Our priorities for growing businesses

A culture of enterprise and more businesses of scale

We need to focus on raising entrepreneurial aspirations and capacity to encourage more firms to grow, both for new starts and existing firms. Encouraging existing businesses to expand their horizons will in some instances imply a change in culture but the benefits can be substantial. We will focus on a range of programmes to embed enthusiasm for starting or running businesses across the Highlands and Islands, as well as targeting young people leaving secondary, further and higher education.

Priorities for action

  • Stimulating a wide range of new businesses, as well as assisting business starts on a targeted basis, so that the area has a pool of new firms, working in the fields of creative industries, science and technology and knowledge industries, which offer significant opportunities for growth.
  • Challenging owners/managers to be ambitious in their aspirations to grow their businesses, as well as improving their leadership and management skills.

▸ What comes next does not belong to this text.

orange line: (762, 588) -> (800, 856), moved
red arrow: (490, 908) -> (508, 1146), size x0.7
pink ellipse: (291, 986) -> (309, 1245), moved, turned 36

Increased innovation and commercialisation of research

The region's low employment in high-tech industries, low levels of patent applications, low levels of graduate employment in the private sector and low productivity can all be linked to the absence of a strong, research-based university in the Highlands and Islands. The long-term, catalytic role UHI will play in stimulating research, inspiring commercialisation and acting as a focus for innovation in people, process and technology cannot be overestimated.

Priorities for action

  • Supporting the UHI research strategy in economically significant areas, such as healthcare, environmental science and agronomy.
  • Pursuing other significant areas of research opportunity, in areas such as ICT and renewable energy.
  • Linking with other universities and research institutes, particularly in the short-term, to develop mutually-beneficial research and commercialisation.
  • Encouraging a comprehensive programme of knowledge transfer activities.
  • Enabling businesses to undertake their own research and development activity - the key to success will be to develop a critical mass of 'clever people doing clever things' in fields relevant to the area.

Success in key sectors

The Highlands and Islands' various industry sectors make radically different contributions and demand tailored strategies for competitiveness, wealth creation and sustainability. Some, in science and technology, offer huge wealth-creation potential through intellectual property development. Tourism will remain one of the most important sectors of the economy in the long-term and its further development around sustainable development principles is a clear opportunity for the area. Primary industries underpin rural populations and added-value manufacturing, while services and engineering distribute income across our area.

Priorities for action

  • Building knowledge-intensive business sectors, including marine bio-tech, creative industries, renewables, healthcare and nuclear decommissioning, which require research, knowledge transfer and commercialisation activities.
  • Achieving enhanced sustainability in the primary activities of agriculture, aquaculture, forestry and fishing through market adaptation, diversification and production efficiencies.
  • Fostering the competitiveness of the major food and drink, timber and tourism industries, where the needs for product excellence and market focus fit well with sustainable development aims.
  • Engaging private sector leadership in planning and implementation and forging strong public-sector strategic partnerships.

Use of e-business to create business advantage

With the enabling technologies for e-business - computers and broadband - now becoming widely available throughout the region, the challenge is to help businesses use these technologies to improve productivity, grow existing markets and expand into new international markets.

Priorities for action

  • Enabling ambitious businesses to transform themselves through new business processes and investment in innovative technologies, skilled graduate staff and quality initiatives, bringing significant productivity gains.
  • Stimulating businesses to develop new, often international, markets.
  • Encouraging investment in e-business systems, to aid development of new plant and machinery, innovative technologies and new ways of working.
  • Offering high-quality specialist advisory services, new business improvement tools and flexible and innovative ways of transferring knowledge from the higher and further education sectors.